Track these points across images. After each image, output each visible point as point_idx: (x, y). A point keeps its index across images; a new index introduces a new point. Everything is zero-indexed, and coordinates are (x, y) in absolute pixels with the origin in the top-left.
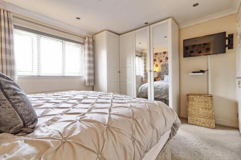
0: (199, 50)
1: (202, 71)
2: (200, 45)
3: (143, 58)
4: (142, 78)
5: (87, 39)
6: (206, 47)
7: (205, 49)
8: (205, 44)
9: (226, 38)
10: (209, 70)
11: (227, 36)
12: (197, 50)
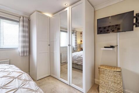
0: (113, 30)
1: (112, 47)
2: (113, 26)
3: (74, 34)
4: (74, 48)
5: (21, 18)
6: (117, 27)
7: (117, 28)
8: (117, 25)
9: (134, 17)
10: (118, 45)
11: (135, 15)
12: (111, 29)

==

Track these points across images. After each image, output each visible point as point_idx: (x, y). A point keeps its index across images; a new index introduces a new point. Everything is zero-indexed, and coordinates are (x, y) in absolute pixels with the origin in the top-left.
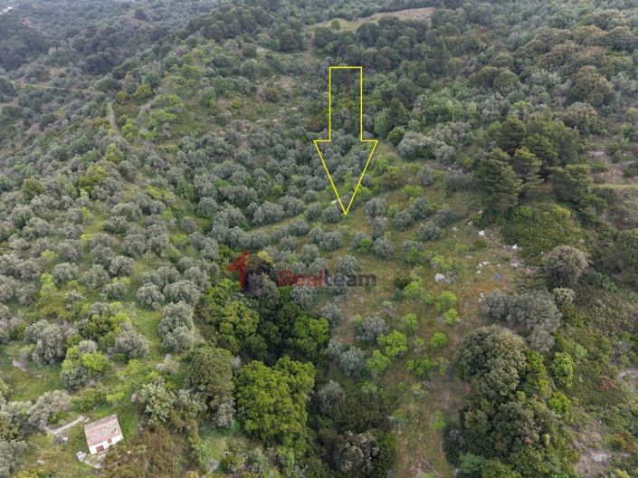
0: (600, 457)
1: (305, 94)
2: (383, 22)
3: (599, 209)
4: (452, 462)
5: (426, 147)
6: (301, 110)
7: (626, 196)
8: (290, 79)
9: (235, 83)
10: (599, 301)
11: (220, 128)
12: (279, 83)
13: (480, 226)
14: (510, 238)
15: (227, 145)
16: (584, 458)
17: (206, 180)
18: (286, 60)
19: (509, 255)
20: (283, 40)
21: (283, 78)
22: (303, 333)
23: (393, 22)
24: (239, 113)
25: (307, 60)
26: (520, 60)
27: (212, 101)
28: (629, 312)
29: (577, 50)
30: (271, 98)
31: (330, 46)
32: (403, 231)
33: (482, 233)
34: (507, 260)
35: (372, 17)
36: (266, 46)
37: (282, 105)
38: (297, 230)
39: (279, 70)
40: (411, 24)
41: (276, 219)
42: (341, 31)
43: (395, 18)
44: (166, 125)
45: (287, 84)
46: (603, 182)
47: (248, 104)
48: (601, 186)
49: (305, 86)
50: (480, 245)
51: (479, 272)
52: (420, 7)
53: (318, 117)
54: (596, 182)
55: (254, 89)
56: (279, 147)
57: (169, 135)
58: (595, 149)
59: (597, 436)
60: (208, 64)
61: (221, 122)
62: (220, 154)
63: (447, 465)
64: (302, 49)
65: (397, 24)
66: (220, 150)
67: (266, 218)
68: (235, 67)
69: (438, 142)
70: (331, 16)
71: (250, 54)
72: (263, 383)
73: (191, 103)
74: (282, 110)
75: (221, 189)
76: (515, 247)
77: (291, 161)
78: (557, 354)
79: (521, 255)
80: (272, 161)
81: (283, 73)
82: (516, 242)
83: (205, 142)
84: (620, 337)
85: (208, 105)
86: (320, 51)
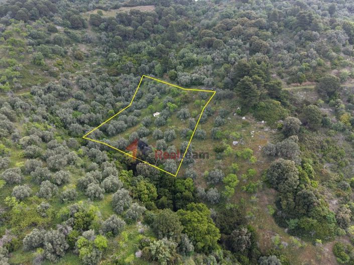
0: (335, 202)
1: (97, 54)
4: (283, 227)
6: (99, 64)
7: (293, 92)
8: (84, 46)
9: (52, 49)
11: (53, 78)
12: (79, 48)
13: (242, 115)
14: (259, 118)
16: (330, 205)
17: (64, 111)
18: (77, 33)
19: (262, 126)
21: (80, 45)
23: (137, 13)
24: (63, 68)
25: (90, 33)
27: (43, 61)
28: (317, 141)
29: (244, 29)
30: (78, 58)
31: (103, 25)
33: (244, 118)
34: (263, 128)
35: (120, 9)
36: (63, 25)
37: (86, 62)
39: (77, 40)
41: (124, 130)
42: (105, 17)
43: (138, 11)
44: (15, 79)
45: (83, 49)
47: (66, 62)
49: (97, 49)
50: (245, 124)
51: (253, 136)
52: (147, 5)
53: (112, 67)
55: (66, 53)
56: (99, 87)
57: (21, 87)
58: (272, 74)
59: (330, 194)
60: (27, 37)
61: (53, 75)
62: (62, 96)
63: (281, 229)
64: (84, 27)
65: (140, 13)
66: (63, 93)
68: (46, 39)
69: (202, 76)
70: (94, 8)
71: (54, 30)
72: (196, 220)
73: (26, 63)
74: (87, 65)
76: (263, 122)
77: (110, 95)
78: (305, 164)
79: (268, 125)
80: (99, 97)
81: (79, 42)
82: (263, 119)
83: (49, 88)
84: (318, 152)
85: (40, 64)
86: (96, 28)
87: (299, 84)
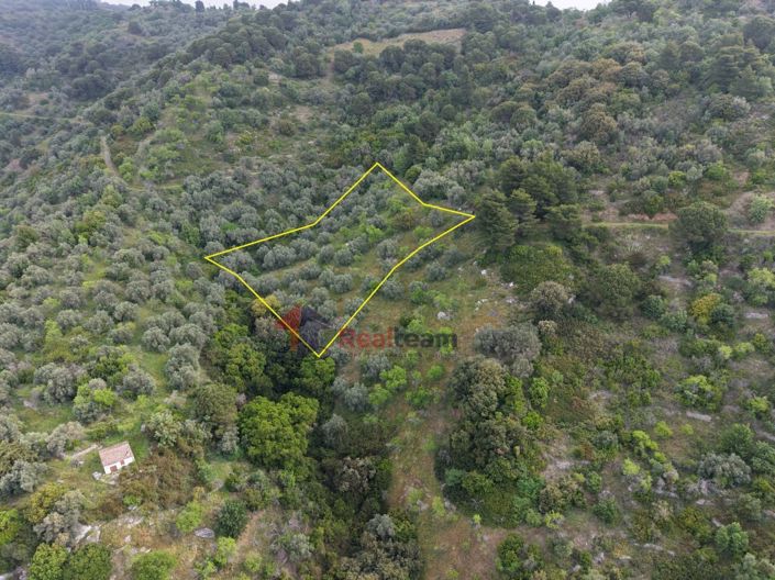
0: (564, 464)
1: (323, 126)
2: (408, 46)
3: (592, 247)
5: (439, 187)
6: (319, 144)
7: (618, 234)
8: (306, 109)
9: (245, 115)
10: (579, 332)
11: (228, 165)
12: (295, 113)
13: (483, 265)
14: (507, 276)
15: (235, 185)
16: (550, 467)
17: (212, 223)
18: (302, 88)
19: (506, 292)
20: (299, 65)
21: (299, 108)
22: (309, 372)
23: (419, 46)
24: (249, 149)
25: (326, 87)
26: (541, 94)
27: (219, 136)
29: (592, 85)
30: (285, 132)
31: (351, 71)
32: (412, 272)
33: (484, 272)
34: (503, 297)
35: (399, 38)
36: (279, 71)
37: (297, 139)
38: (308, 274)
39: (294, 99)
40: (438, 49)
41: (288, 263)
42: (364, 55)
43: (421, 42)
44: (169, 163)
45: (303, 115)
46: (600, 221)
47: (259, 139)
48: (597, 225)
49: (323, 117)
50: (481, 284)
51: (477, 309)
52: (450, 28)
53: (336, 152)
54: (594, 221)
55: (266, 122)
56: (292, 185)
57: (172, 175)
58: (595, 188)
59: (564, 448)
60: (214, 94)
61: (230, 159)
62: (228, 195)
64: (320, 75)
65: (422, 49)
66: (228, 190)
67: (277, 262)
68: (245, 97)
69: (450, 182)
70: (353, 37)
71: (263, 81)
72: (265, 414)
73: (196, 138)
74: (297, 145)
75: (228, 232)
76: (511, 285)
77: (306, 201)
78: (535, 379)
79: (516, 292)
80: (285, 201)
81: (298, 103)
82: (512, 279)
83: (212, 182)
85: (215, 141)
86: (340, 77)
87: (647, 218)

- [PROBLEM TO SOLVE]:
Each line above from the one with "30: (271, 98)" up to and including the one with "71: (250, 54)" must be set down exactly, and no line outside that span may appear.

- [TASK RESULT]:
30: (271, 98)
31: (330, 46)
32: (403, 231)
33: (482, 233)
34: (507, 260)
35: (372, 17)
36: (266, 46)
37: (282, 105)
38: (297, 230)
39: (279, 70)
40: (411, 24)
41: (276, 219)
42: (341, 31)
43: (395, 18)
44: (166, 125)
45: (287, 84)
46: (603, 182)
47: (248, 104)
48: (601, 186)
49: (305, 86)
50: (480, 245)
51: (479, 272)
52: (420, 7)
53: (318, 117)
54: (596, 182)
55: (254, 89)
56: (279, 147)
57: (169, 135)
58: (595, 149)
59: (597, 436)
60: (208, 64)
61: (221, 122)
62: (220, 154)
63: (447, 465)
64: (302, 49)
65: (397, 24)
66: (220, 150)
67: (266, 218)
68: (235, 67)
69: (438, 142)
70: (331, 16)
71: (250, 54)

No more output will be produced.